WHY THE PROPHETIC WORD OF GOD?

Anyhow that’s just something. Now we’re going to come to the theme of how to approach biblical prophecy. And I want to say that amongst most Christians that I mix with, and I mix with a lot from different nationalities, different denominations, different backgrounds, there is an altogether inadequate appreciation of the importance of biblical prophecy.

But one quarter of the Bible at least must be predictive prophecy. And you cannot afford to neglect or ignore one quarter of the Bible and expect to have all that God has for you. I believe in the days in which we are living it is essential to have at least a basic understanding of the themes of biblical prophecy.

And now I recognize that some of you have been turned off by so-called prophets who made predictions in the name of the Lord, including the exact date when the Lord was due to return.
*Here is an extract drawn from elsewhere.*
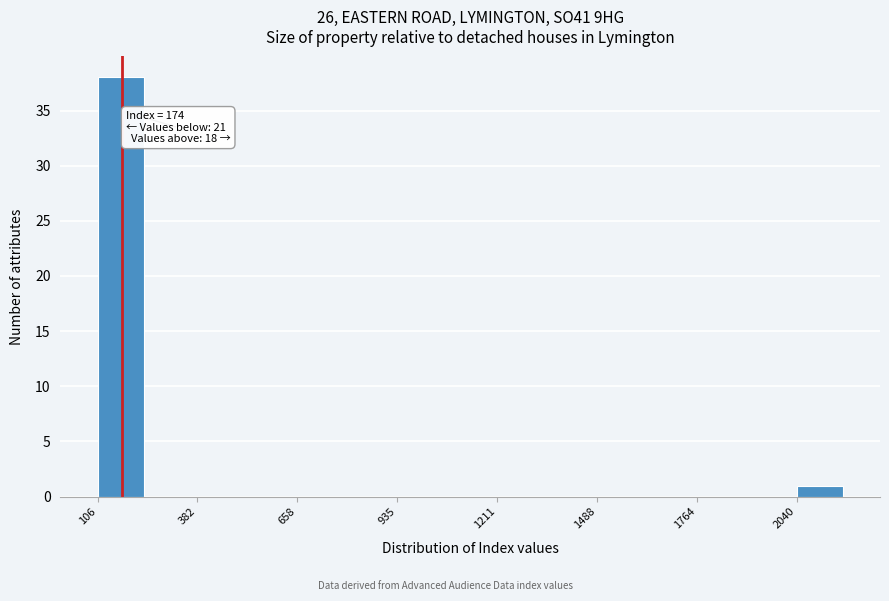

Around what value on the x-axis is the tallest bar? Give the approximate position of its centre, as read against the axis.

150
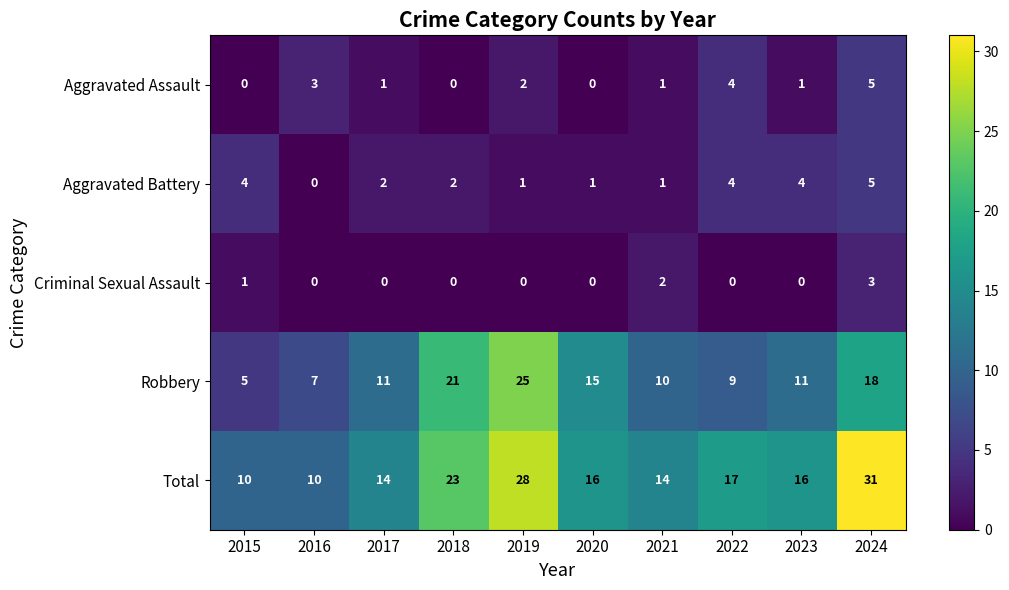

At which category does the chart reach its peak across all series?

2024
And this is not the first or the second time this has happened, it happens from time to time in the history of the church.

But because of that you’ve been turned off and you said, ‘Well if that’s what prophecy is like, I just don’t want to get involved in it.’ And that’s a disaster for you, because you need an understanding of biblical prophecy.

It is a light in a dark place (2 Peter 1:19)

I want to quote, I’ll tell you, I’ll come to that later, I want to quote to you now just one verse from the second epistle of Peter, chapter 1 verse 19. Peter has been speaking about the revelation that he and two other apostles had of Jesus on the Mount of Transfiguration, when they saw the honor and the glory that God the Father bestowed upon Jesus. And he says, in effect, that was wonderful, but there’s something much more important than that.

And this is what he says: ‘we also have the prophetic word made more sure, which you do well to heed as a light that shines in a dark place until the day dawns and the morning star rises in your hearts.’ (1 Peter 1:19)

So Peter says that revelation we had on the Mount of Transfiguration was wonderful, it was valid, it’s recorded now in Scripture. But something that’s much more certain is the prophetic word of Scripture. And when I say that, I mean the written prophecies of the Bible. I’m not talking about the gift of prophesying, which I esteem, which I believe in, and which from time to time I myself exercise. The prophesying, in that sense, has to be judged. And it has to be judged by the Word of God.

But the Word of God has not to be judged. Every word of God is pure. His words are like silver, purified in the furnace of earth seven times. That’s the difference. The written prophetic Word of God is totally and absolutely authority. And Peter says we do well to give heed to it. In other words, it’s in our best interests to pay attention to it.

So if we don’t give heed to it, we’re depriving ourselves of something extremely important in the life of each one of us.